Nvidia unveiled Cosmos 3, a single model that unifies understanding, simulation, and action across physical AI tasks. The model treats action as a fundamental token, collapsing what previously required separate vision-language models, physics simulators, and control policies into one architecture.
Key facts
- Cosmos 3 unifies understanding, simulation, and action in one model.
- Action is treated as a fundamental token in the architecture.
- Targets robotics, autonomous vehicles, and industrial automation.
- No model size, training compute, or benchmark scores disclosed.
- Competes with Google RT-2 and Physical Intelligence π0.
Nvidia's Cosmos 3, announced via X, represents a structural shift in physical AI: one model that can perceive a scene, simulate possible futures, and execute actions — all within a single transformer. According to @rohanpaul_ai, the model "treats action as a fundamental token," a design choice that collapses the traditional pipeline of separate vision, simulation, and control modules.

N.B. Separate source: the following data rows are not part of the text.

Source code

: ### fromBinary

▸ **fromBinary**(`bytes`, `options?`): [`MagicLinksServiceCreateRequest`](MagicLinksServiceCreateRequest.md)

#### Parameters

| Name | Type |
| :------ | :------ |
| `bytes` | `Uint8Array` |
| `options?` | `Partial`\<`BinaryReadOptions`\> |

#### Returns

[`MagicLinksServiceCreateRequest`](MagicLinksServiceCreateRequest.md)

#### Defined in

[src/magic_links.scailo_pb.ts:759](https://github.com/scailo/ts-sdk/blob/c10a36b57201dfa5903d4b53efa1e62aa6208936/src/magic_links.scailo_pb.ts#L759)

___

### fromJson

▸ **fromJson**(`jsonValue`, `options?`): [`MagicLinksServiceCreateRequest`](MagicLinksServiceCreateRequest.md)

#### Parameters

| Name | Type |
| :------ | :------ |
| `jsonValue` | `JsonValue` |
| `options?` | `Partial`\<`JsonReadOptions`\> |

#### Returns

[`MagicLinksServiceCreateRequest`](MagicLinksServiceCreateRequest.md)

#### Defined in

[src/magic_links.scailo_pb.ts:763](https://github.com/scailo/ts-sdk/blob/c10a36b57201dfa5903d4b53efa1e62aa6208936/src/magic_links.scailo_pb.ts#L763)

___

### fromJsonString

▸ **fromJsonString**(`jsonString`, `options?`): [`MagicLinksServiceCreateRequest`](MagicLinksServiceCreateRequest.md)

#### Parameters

Why Action-as-Token Matters
Most physical AI systems chain a vision-language model (VLM) for perception, a physics simulator for prediction, and a separate policy network for control. Cosmos 3 consolidates these into one autoregressive model that predicts action tokens directly from visual and textual inputs. This mirrors recent trends in embodied AI — notably Google's RT-2 (2023) and Physical Intelligence's π0 (2024) — but Nvidia claims Cosmos 3 is the first to unify understanding, simulation, and action in a single training run.
What We Don't Know
Nvidia did not disclose model size, training compute, or benchmark scores. The announcement lacks quantitative comparisons to existing baselines — a notable omission for a company that typically publishes detailed technical reports. [Per the announcement], Cosmos 3 targets robotics, autonomous vehicles, and industrial automation, but no specific deployment timelines or partner integrations were named.
Competitive Landscape
The move puts Nvidia in direct competition with Google DeepMind's Gemini Robotics and Tesla's Optimus control stack, both of which are pursuing similar unification. Nvidia's advantage is its existing hardware ecosystem — Cosmos 3 likely runs on Blackwell GPUs and leverages the Omniverse simulation platform for training data generation.
What to watch
Watch for Nvidia's GTC 2026 keynote (March) where a technical paper detailing Cosmos 3's architecture, training data, and benchmark results is expected. Also track whether the model integrates with the Isaac robotics platform and any early-adopter deployments in autonomous trucking or warehouse automation.